How to Write Good News

News is an event that has relevance and importance to society. People in different societies will have varying interests in what is newsworthy, for example a farm wall collapsing and killing both a cow and a pig will be of more interest to some people than others. The news media will then judge what is important enough to make a story. The biggest stories will be given prominent exposure, such as on the front page of a newspaper or being read on the radio bulletins, while less significant events may be given lesser coverage and relegated to inside pages or the back of the paper.

Traditionally, newspapers, magazines and radio have been the main sources of news but as technology advances and other forms of media come to the fore, new channels for news are opening up. For example, websites and blogs can provide up-to-the-minute news. However, these newer sources are often not regulated or monitored in the same way as traditional news outlets and there is concern that the quality of information could suffer.

The key to a good news article is to get the reader’s attention and keep it. This can be achieved through a catchy headline that is emotionally evocative or creates curiosity, such as “Two-year old boy saved from lion attack in Zimbabwe.” The story itself should follow the same formula: it begins with an interesting or dramatic hook and then leads into the meat of the article which explains the main point, known as the lede. This is usually a short paragraph or two that answers the questions who, what, when, where and why.

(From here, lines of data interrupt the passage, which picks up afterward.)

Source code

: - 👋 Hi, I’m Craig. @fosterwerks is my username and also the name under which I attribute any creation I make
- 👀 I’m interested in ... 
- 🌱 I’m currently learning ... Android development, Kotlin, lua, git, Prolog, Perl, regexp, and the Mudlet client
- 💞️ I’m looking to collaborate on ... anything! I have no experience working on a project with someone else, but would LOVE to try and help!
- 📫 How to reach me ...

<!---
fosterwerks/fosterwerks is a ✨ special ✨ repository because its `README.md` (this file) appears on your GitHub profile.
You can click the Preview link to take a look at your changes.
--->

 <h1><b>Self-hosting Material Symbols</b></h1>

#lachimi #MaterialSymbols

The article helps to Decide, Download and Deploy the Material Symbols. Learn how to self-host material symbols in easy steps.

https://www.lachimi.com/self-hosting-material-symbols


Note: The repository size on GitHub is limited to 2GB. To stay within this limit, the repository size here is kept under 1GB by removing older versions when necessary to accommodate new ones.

This is followed by a nut graph which gives further details and context to the news story. Often, this will include the impact on society and may also offer some opinions from those involved in or affected by the news story. A good news article will then conclude with a restatement of the lead and a statement of potential future developments that may further add to the topic.

Most people would agree that the job of the news media is to inform and educate their readers, listeners or viewers. But it can also entertain, for example through drama and comedy shows on television or music and crosswords in the newspaper. It is important to note that entertainment should never compromise the accuracy of the news, rather it should complement it.

A recent study showed that the news people receive is very different depending on where they get their information from. In particular, the study found that many of the stories people heard on local radio contained little or no original reporting. Instead, most of the stories repackaged or repeated existing news. This was even more pronounced in newspaper stories and talk radio. Journalists are expected to avoid bias in their reporting but this has become harder and harder to do as the world changes around us.